Updated by Chris Buechler over 9 years ago
- Status changed from New to Confirmed
- Target version set to 2.3
- Affected Version changed from 2.1.2 to All
- Affected Architecture added
- Affected Architecture deleted (
amd64)
that's what happens when you're dual stack, the URL has an AAAA, and it's updating a v4 IP.
Updated by Jonathon Reinhart over 9 years ago
Chris Buechler wrote:
that's what happens when you're dual stack, the URL has an AAAA, and it's updating a v4 IP.
I'm still trying to understand what exactly is going on this bug. Clearly it's an issue for people, as IPv6 becomes more prevalent.
For the record, the line Robbie commented out is here :
curl_setopt($ch, CURLOPT_INTERFACE, $this->_dnsRequestIfIP);
which comes from:
$this->_dnsRequestIfIP = get_interface_ip($dnsRequestIf);
So I'm guessing that we're binding to the IPv4 address of the interface, but the URL has an AAAA, so we're trying to connect() to an IPv6 address, and curl doesn't like that?
I'm curious why Robbie's method of passing the interface name doesn't seem to work. I'm also curious why we even have to bind to an interface at all?
Updated by Jonathon Reinhart over 9 years ago
I put together a quick test on Linux (using pycurl) that basically does:
c = pycurl.Curl() c.setopt(c.INTERFACE, my_interface_ipv4_addr) c.setopt(c.URL, 'http://[' + google_ipv6_addr + ']/')

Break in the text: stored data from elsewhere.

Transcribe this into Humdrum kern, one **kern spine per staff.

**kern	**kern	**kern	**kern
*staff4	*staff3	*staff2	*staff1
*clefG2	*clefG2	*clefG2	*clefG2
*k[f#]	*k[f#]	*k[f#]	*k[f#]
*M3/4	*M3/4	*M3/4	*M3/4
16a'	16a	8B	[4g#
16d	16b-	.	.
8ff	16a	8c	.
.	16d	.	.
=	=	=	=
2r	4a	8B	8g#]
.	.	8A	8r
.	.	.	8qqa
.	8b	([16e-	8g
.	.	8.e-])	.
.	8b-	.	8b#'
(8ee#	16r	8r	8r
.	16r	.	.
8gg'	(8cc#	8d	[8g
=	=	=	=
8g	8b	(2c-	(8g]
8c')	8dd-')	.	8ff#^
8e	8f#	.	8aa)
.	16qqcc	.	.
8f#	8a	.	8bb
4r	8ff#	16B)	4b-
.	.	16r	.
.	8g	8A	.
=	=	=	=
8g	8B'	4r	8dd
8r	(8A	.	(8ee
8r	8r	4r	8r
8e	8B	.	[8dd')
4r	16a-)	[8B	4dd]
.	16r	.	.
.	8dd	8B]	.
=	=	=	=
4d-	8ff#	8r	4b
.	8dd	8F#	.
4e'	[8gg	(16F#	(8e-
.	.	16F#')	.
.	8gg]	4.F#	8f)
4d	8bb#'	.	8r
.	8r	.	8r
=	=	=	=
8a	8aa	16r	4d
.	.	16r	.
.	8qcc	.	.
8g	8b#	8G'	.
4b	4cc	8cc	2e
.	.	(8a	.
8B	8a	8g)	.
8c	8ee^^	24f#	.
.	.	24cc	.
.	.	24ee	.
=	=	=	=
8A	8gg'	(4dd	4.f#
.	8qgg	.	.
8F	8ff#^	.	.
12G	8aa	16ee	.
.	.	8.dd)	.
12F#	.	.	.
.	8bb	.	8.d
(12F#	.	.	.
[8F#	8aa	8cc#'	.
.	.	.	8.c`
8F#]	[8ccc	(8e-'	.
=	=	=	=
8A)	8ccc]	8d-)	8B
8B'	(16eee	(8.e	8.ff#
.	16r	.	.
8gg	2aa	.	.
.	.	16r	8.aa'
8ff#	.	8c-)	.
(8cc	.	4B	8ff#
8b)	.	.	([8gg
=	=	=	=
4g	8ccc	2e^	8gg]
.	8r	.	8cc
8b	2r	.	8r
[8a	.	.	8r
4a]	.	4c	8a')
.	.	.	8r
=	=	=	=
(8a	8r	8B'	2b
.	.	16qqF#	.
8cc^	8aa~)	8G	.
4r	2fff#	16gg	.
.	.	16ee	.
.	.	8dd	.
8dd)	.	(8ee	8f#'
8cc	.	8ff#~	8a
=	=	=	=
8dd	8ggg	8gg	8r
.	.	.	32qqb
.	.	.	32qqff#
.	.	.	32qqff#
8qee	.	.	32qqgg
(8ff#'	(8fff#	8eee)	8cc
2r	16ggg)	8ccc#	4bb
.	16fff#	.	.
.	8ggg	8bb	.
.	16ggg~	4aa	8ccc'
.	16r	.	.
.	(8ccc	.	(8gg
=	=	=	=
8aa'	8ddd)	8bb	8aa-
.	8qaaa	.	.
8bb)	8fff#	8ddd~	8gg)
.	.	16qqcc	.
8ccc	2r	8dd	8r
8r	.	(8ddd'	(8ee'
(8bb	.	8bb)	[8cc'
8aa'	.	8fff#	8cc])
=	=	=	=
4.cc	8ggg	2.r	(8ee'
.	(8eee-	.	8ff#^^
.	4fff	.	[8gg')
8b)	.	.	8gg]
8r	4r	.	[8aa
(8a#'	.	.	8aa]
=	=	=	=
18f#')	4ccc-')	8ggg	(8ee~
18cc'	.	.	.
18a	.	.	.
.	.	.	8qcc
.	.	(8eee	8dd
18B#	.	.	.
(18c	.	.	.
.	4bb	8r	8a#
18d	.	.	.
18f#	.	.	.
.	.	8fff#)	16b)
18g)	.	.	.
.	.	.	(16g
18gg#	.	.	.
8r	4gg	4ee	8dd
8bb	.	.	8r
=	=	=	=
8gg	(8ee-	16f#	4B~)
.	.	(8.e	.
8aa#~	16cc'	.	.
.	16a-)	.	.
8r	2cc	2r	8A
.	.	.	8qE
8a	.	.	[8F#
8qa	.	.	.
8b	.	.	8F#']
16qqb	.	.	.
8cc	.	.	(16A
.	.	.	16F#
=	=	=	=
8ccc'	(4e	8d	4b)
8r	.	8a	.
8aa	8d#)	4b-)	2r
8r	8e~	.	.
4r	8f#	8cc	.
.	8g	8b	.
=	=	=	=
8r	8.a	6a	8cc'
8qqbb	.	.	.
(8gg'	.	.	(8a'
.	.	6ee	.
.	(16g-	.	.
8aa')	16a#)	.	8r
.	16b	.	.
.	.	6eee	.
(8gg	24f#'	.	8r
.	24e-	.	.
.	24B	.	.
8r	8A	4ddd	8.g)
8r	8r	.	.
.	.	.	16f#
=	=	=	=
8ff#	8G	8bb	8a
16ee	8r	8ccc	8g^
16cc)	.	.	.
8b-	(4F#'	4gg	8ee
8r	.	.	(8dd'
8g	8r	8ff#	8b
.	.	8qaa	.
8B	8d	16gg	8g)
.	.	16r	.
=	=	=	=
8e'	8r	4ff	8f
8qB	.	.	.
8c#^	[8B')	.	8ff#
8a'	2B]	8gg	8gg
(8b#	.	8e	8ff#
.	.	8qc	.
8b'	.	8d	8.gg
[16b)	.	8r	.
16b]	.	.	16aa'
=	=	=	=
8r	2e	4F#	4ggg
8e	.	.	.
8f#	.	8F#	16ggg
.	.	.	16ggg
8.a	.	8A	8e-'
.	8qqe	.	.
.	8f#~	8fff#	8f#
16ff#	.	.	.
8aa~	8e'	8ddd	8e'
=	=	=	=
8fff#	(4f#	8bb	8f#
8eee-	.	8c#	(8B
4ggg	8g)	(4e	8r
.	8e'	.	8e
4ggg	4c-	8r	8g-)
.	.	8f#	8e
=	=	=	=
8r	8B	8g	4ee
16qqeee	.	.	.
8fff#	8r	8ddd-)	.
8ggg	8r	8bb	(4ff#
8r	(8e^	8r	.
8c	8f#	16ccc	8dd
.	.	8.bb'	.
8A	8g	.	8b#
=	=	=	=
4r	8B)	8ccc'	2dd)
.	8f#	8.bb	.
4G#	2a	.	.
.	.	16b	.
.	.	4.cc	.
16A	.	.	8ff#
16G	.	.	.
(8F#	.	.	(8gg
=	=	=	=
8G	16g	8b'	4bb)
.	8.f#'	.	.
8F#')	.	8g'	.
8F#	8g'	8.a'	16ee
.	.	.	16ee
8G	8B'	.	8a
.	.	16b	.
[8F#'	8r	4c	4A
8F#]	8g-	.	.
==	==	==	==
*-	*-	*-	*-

to try and force a situation like you've described. (When I tried it with just the URL it worked just fine, and connect()ed to an IPv4 address).
Interestingly, I see the following in strace:
socket(PF_INET6, SOCK_STREAM, IPPROTO_IP) = 3 ... bind(3, {sa_family=AF_UNSPEC, sa_data="\0\0\0\0\0\0\0\0\0\0\0\0\0\0"}, 28) = -1 EAFNOSUPPORT (Address family not supported by protocol)
Why is curl trying to bind() to an AF_UNSPEC address? Seems like a bug in curl.
Updated by Chris Buechler about 9 years ago
- Status changed from Confirmed to Feedback
- Target version changed from 2.3 to 2.2.5
It's bound to an interface name to ensure it egresses via its associated interface (ensures reachability where system routing table wouldn't, because of 'pass out ... route-to ...').
This should just need CURL_IPRESOLVE_V4 set in these cases. That wasn't being done for the dynamic DNS updates. What I just pushed should resolve this.